But for that she would have been spontaneous and friendly rather than restrained.
They ushered Carley into a big living room and up to a fire of blazing logs, where they helped divest her of the wet wraps. And all the time they talked in the solicitous way natural to women who were kind and unused to many visitors. Then Mrs. Hutter bustled off to make a cup of hot coffee while Flo talked.
"We'll shore give you the nicest room--with a sleeping porch right under the cliff where the water falls. It'll sing you to sleep. Of course you needn't use the bed outdoors until it's warmer. Spring is late here, you know, and we'll have nasty weather yet. You really happened on Oak Creek at its least attractive season. But then it's always--well, just Oak Creek. You'll come to know."
"I dare say I'll remember my first sight of it and the ride down that cliff road," said Carley, with a wan smile.
"Oh, that's nothing to what you'll see and do," returned Flo, knowingly. "We've had Eastern tenderfeet here before. And never was there a one of them who didn't come to love Arizona."
"Tenderfoot! It hadn't occurred to me. But of course--" murmured Carley.
Then Mrs.
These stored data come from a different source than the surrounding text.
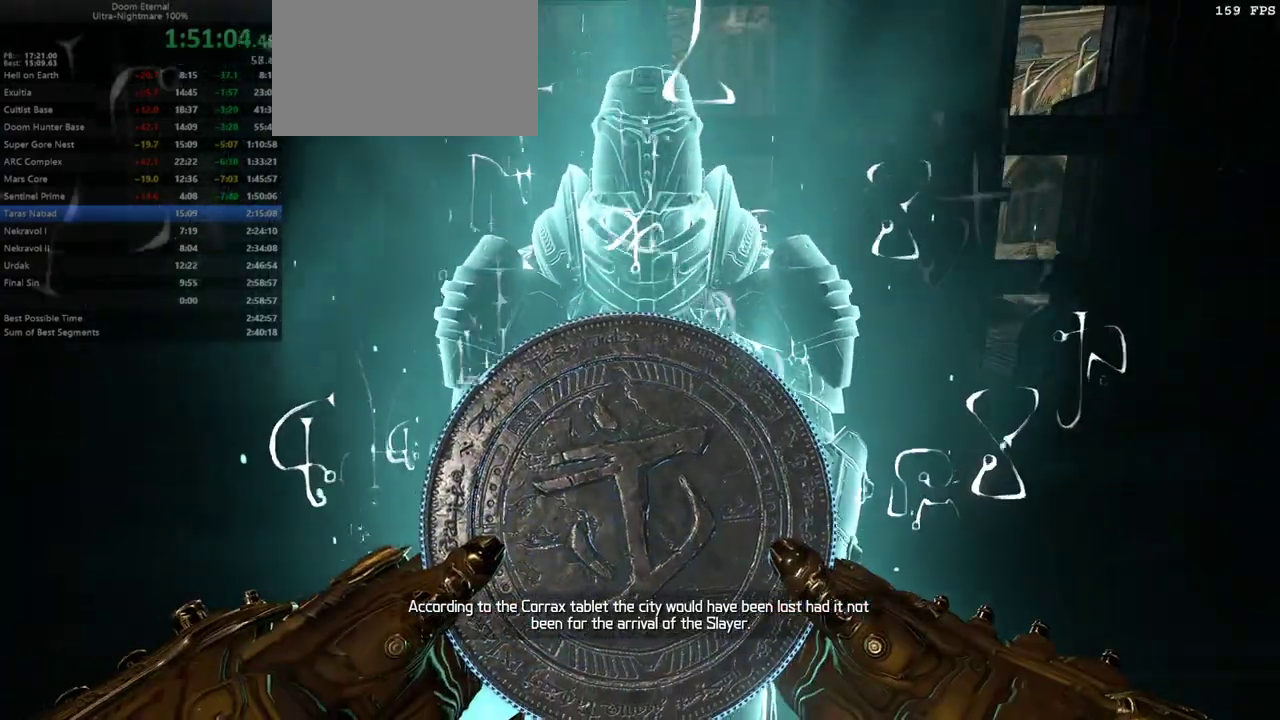
{"keys": [], "mouse": [], "events": []}
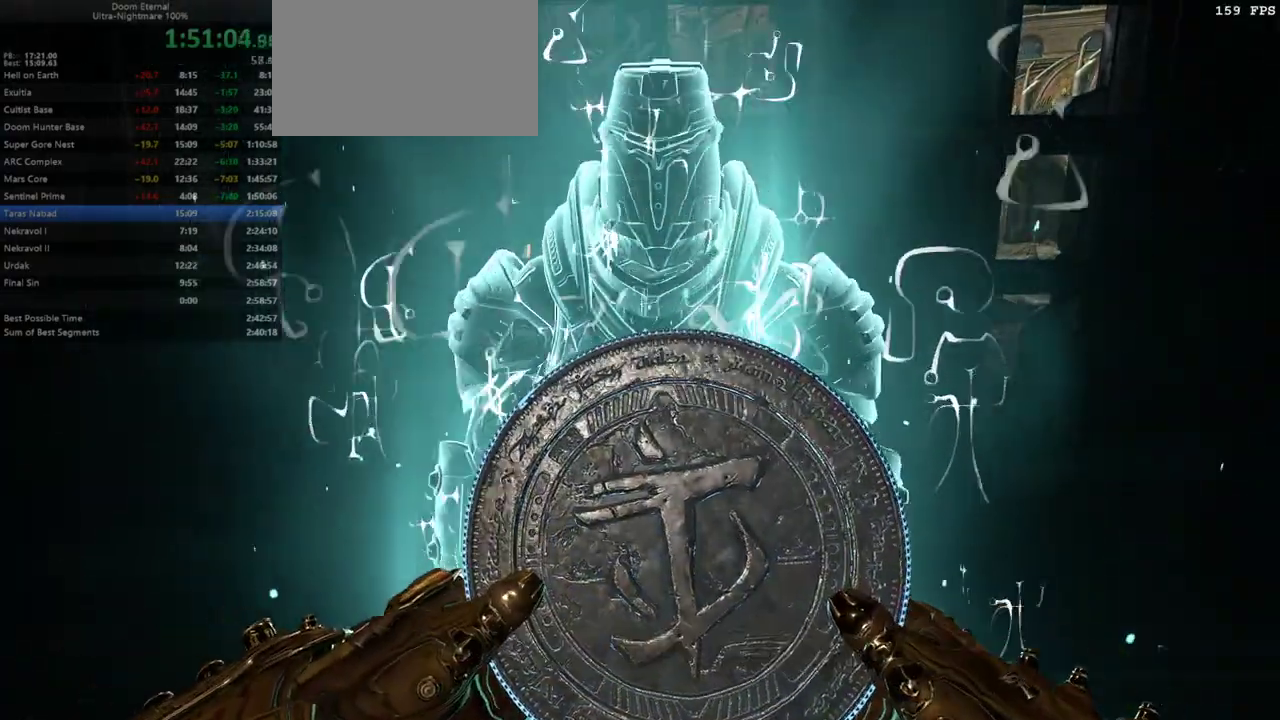
{"keys": [], "mouse": [], "events": []}
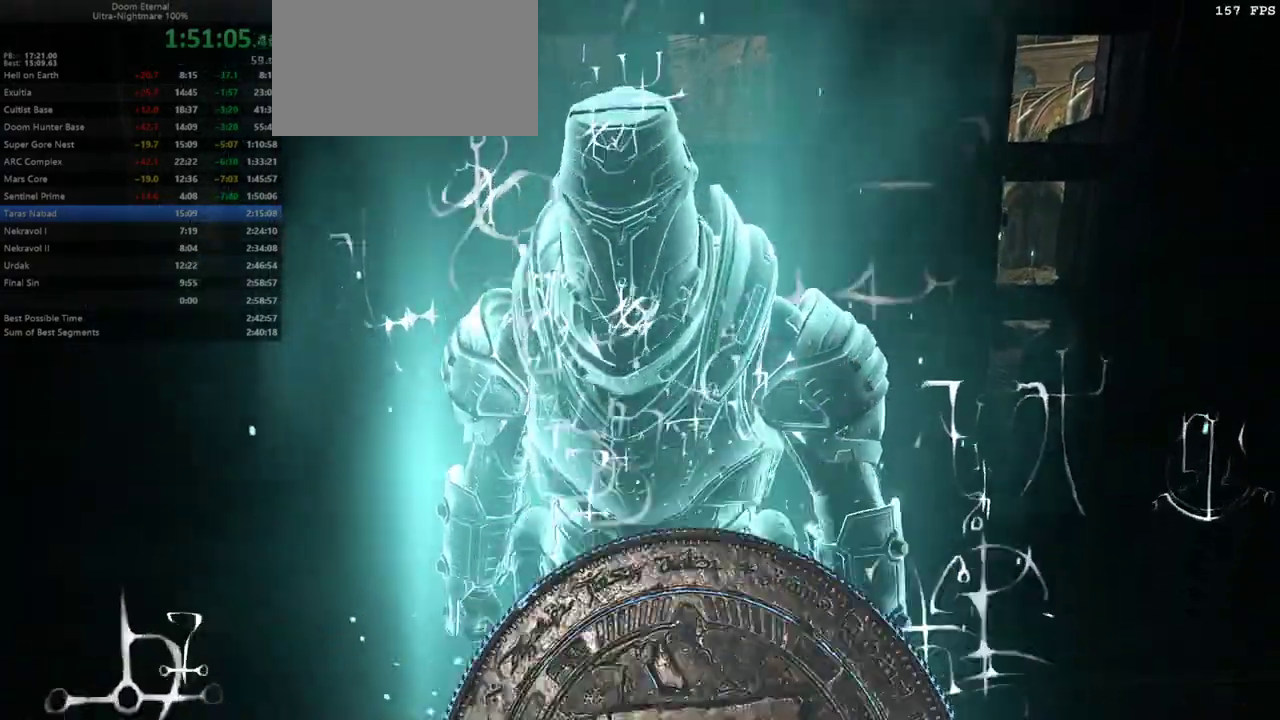
{"keys": ["d", "w"], "mouse": [], "events": [[300, "d", "down"], [467, "w", "down"]]}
Hutter returned, carrying a tray, which she set upon a chair, and drew to Carley's side. "Eat an' drink," she said, as if these actions were the cardinally important ones of life. "Flo, you carry her bags up to that west room we always give to some particular person we want to love Lolomi." Next she threw sticks of wood upon the fire, making it crackle and blaze, then seated herself near Carley and beamed upon her.
"You'll not mind if we call you Carley?" she asked, eagerly.
"Oh, indeed no! I--I'd like it," returned Carley, made to feel friendly and at home in spite of herself.
"You see it's not as if you were just a stranger," went on Mrs. flutter. "Tom--that's Flo's father--took a likin' to Glenn Kilbourne when he first came to Oak Creek over a year ago. I wonder if you all know how sick that soldier boy was. . . . Well, he lay on his back for two solid weeks--in the room we're givin' you. An' I for one didn't think he'd ever get up. But he did. An' he got better. An' after a while he went to work for Tom. Then six months an' more ago he invested in the sheep business with Tom. He lived with us until he built his cabin up West Fork. He an' Flo have run together a good deal, an' naturally he told her about you. So you see you're not a stranger. An' we want you to feel you're with friends."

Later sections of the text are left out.